Since useful.js is used in a few of my projects, what is the recommended way to keep it in sync? There is a restriction that useful.js must live in the top-level folder myProject, i.e. can’t be nested. This makes it tricky to use subrepositories (and in any case, then I’d get the other files like example.js and README).
The other thing to note is that the useful repo has a few branches: default, version1, and version2. My projects that use useful.js also have branches default, version1 and version2. I’d like to make sure that whenever I switch between branches in myProject, my useful.js switches branches too. If not for that I could probably live with a symbolic link.
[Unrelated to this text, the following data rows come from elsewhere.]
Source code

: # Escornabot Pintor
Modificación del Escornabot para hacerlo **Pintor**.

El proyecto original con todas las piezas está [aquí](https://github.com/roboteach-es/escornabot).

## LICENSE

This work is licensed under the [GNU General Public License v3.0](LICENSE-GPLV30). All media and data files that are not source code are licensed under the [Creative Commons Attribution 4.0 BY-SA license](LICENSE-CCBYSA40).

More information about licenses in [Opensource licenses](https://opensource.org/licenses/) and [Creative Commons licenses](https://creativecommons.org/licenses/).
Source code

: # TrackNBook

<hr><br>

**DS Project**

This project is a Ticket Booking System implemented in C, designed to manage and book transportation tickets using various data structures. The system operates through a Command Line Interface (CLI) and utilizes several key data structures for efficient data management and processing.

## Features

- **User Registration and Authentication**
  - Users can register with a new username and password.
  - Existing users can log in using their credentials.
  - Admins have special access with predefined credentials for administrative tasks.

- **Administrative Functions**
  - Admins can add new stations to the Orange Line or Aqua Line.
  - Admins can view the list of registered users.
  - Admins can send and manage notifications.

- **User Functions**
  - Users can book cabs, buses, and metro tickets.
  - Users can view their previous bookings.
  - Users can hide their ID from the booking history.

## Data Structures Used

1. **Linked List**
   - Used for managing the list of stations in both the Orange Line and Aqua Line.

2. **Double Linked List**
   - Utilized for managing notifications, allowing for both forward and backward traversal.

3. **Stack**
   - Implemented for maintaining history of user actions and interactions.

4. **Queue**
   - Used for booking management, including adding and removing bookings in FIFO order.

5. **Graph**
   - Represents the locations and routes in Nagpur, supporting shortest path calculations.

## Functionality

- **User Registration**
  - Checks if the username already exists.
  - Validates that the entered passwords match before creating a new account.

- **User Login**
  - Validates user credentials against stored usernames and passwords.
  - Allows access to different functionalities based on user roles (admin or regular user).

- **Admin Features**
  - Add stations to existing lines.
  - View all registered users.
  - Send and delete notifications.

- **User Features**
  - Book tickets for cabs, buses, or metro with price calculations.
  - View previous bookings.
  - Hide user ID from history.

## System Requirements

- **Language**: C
This situation doesn’t seem particularly uncommon; how do others handle it? Just write a hook on update to check if I’m switching branches and switch accordingly? Plus hooks on commit, push, pull ? (basically replicate subrepo behaviour for the single file)?
cheers.
It is impossible to add only a part of a repository as a subrepository with Mercurial. Thus you can’t add only a single file from a repository.
Even if your other repository contained only one file, you could’nt add it at the root level either.
You will have to find another way to include your
useful.jsfile. You’re mentionning hooks to do that, but I can’t see a way to do it honestly without some kind of manual work. Personnally, I’ll go with “simplicity” and do everything “by hand”.Concerning the branch switch, there’s no builtin mechanism in Mercurial, but as you said you should be able to do that with a hook on update.